ENTREVISTA-Espanhola Gamesa busca liderança na indústria de turbinas eólicas do Brasil

quarta-feira, 21 de outubro de 2015 16:25 BRST
 

Por Luciano Costa

SÃO PAULO (Reuters) - A fabricante espanhola de turbinas eólicas Gamesa vê o Brasil como o maior e mais atraente mercado da América Latina e aposta em uma estratégia de longo prazo para buscar a liderança no país, que deverá ter neste ano e em 2016 um pico de obras de usinas de energia movidas a vento, afirmou um executivo da empresa à Reuters.

A Abeeólica, associação que representa os investidores na fonte renovável, estima que a capacidade instalada eólica no Brasil pode chegar a 27 gigawatts até 2017, ante 6,6 gigawatts atuais, enquanto regras que favorecem o conteúdo local aqueceram o mercado doméstico de turbinas, onde se trava uma acirrada disputa entre grandes nomes do mercado global, que incluem a norte-americana GE e a francesa Alstom --que agora se uniram-- e a espanhola Acciona, que também anunciou recentemente fusão com a alemã Nordex.

"Estamos muito felizes com o Brasil... ser hoje o segundo fornecedor no mercado brasileiro nos deixa confiantes... Queremos continuar investindo por muito tempo, e queremos ser o número um no Brasil, e não o segundo", afirmou à Reuters o CEO da companhia para a América Latina, José Antonio Miranda.

A Gamesa já investiu um acumulado de 128 milhões de reais no Brasil e, em meio a um momento conturbado na economia e na política local, vê como diferencial uma carteira de clientes com grandes nomes, como o grupo industrial Votorantim e a espanhola Iberdrola.

Miranda acredita que o cenário de crise, que aumenta os custos financeiros, vai pesar sobre investidores menos robustos do setor de usinas eólicas, que devem ser alvo de nomes de maior poder de fogo, com uma possibilidade também de movimentação de estrangeiros atraídos por ativos mais baratos em moeda forte.

Na indústria de equipamentos eólicos, os reflexos do cenário se dão principalmente pela desvalorização do real, que impacta custos devido a componentes que ainda são importados e cotados em dólares e euros.
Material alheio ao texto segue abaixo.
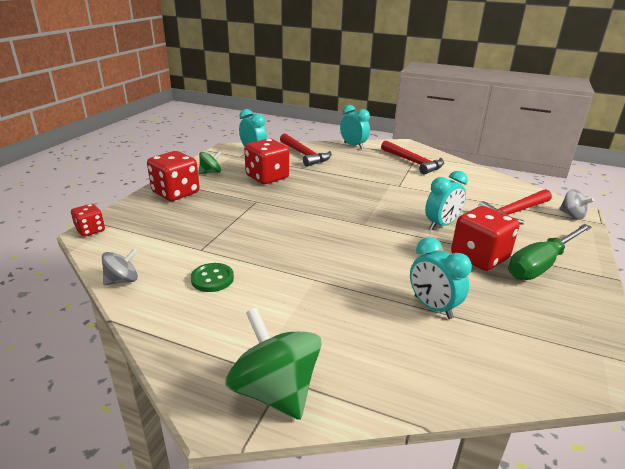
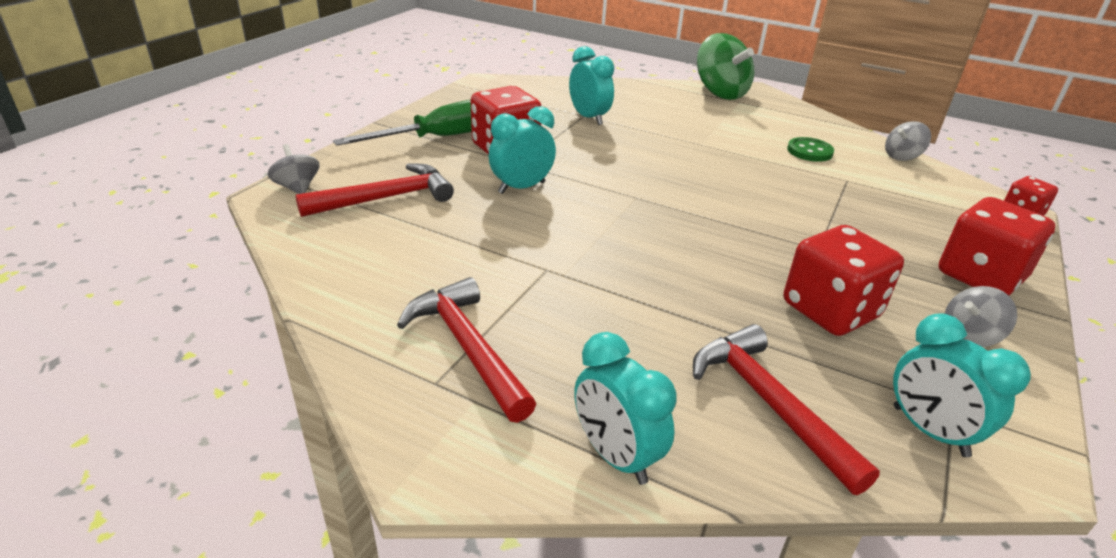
camera: 175 degrees left, 5 degrees up
(211, 172) = (969, 336): green spinning top -> grey spinning top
Com isso, segundo Miranda, a Gamesa e clientes têm recorrido imediatamente a operações de hedge após cada venda, para travar os custos em moeda local.

O real tem perda de cerca de 32 por cento ante o dólar neste ano, o que tem elevado os preços da energia eólica nos leilões promovidos pelo governo federal para contratação de usinas.